The next generation

News Posted 04/01/19
How can agriculture bridge the gap between young people in search of an interesting career and farmers needing a hand with 21st century issues?

Overwhelmed by the pace of tech, data and mechanical developments within the agricultural industry? Find a Millennial to help!

Educational institutions and banks are working to bring together farmers and young people, in the hope of resolving issues on both sides – providing farms with a fresh approach to 21st century issues and young people with an absorbing career.

Young people with qualifications not normally associated with agriculture are being urged to consider taking a job in farming, with one farmer in the Midlands taking on a maths graduate to help analyse the data, which flows at an increasingly fast rate into the farm’s everyday life.

Even financial institutions are getting involved. Barclays has taken on 12 apprentices in the past 18 months, to work towards becoming agricultural bank managers – boosting the team of 150 specialists it already has across the UK. Their role is to support farmers and land owners in making their business work more efficiently.

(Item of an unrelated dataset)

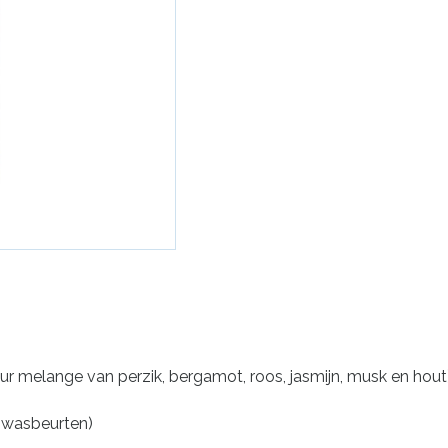
eur melange van perzik, bergamot, roos, jasmijn, musk en hout)
0 wasbeurten)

The need to look to the next generation within agriculture is becoming urgent. Statistics show an ageing population, with the number of farmers aged over 65 increasing by 70 per cent in the last decade. Barclays national MD of agriculture Mark Suthern says: “British farmers have proven time and again their ability to diversify, innovate and weather tricky economic conditions, so the skill and experiences the older generation can bring are vital. But the next generation needs to learn the skills to carry businesses forward in the future.”

One of the roles of the bank’s agricultural managers is to help guide farmers through the difficult decisions over succession planning – who takes over the running of the business when the time comes to retire. They also support farmers in keeping up with the rapid pace of technological and other advances, like the use of robotics to overcome labour shortages and how technology can increase yields and reduce costs.

On the other side, Mr Suthern is also keen to promote prospects for young people within farming. He said: “Research has shown that only three per cent of Millennials nationally have considered farming as a career and most of those come from a farming background. There’s a wealth of talent out there and the message needs to be “take a look at what agriculture can offer – a lovely environment to work in, an interesting job and a sense of purpose in helping to feed the nation”.

He urged young people to investigate a career in agriculture by approaching a college or university with links to the industry and said the bank would always consider requests from young people for funding to set up farm-related businesses.

“Millennials have a refreshing approach to career prospects, unafraid to try something different. We have helped them set up share farming and food-producing schemes nationally and are always happy to give advice,” Mr Suthern said.

Farming has adopted an unlikely champion, in the shape of former boy band star JB Gill, who gave up the glittering career and screaming girl fans in 2013 and took over a smallholding in Kent. Since then, he has developed the business and become an established member of the local farming community.

He said: “There are a lot of misconceptions among young people about what a career in agriculture really means. It’s hard, physical work, so it keeps you fit. You get to work with animals, you’re your own boss and you can keep up with the trends by posting everything on Instagram for everyone else to see.

“The farming community is really welcoming, providing newcomers with knowledge on everything from tending to animals to financial advice. You don’t need to have your own land to work in agriculture, there are many options from farm management through to the service industries and I would encourage anyone interested to give it some serious consideration – it’s a life like no other!”